Fisher pauses to take a breath. “Come the 50s, racial segregation is in full force. Black music is more popular than white music but you can’t sell black music to white people – so what do you do? You find a white guy that’s just as poor as the black people are, who’s lived among them and learned their songs. You bring him here, to Memphis, and you make him look real pretty and he’s called Elvis Presley. And the rest is music history.”

feeling young at Old Dominickís Distillery

That afternoon I reach journey’s end at the banks of the Mississippi River where, in a darkening sky, the neon lights of the Old Dominick’s Distillery are slowly flickering into life. “Old Dominick’s has deep roots in Memphis, says Alex Castle, the company’s master distiller, as she invites me into their elegant tasting room. “It’s one of the symbols of the city – like Sun Studios, Beale Street or the Peabody Hotel. They’re pillars, holding the place up”, she says. 

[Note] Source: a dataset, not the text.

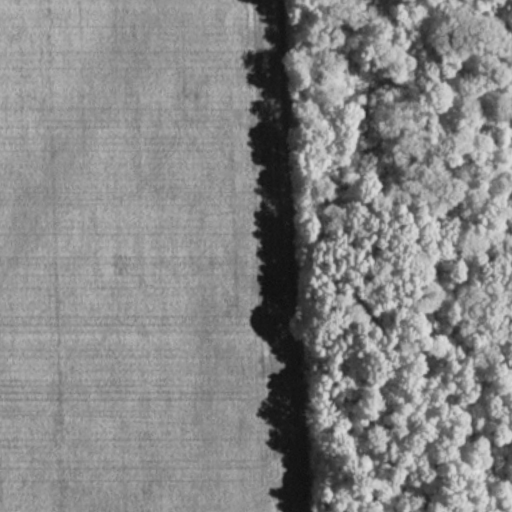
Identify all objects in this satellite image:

At the bar, she leads me through the portfolio of spirits, including classics such as a high rye bourbon and a straight-up whiskey, then some more unconventional offerings such as a vodka infused with tangelo, a hybrid of a tangerine and a pomelo. “We cherish traditions here, but we’re not afraid to take things in a different direction”, she says. “For example, we’ve recently been working with some of the breweries in town. We gave them a used bourbon barrel – they then put beer in it – we took that barrel back and put bourbon in it again. The end result is a beer barrel-finished bourbon that tastes like oatmeal raisin cookies. It turned out great.”

A Ford F150, 1951 – we assume.

I ask Castle where she finds her inspiration. “Being in Memphis has a big impact on me”, she says. “It’s a gritty place, a drinking city that loves new things – and the locals love those new things to succeed. A lot of the character of the place is down to the river I think. Historically, you’ve had so many people passing through or settling here – bringing their different characters and cultures from elsewhere, and the city just embraces them, celebrates them. Whether it’s writers or musicians or craftsmen or entrepreneurs, we all feed off this incredible energy – the energy of the Mississippi River.”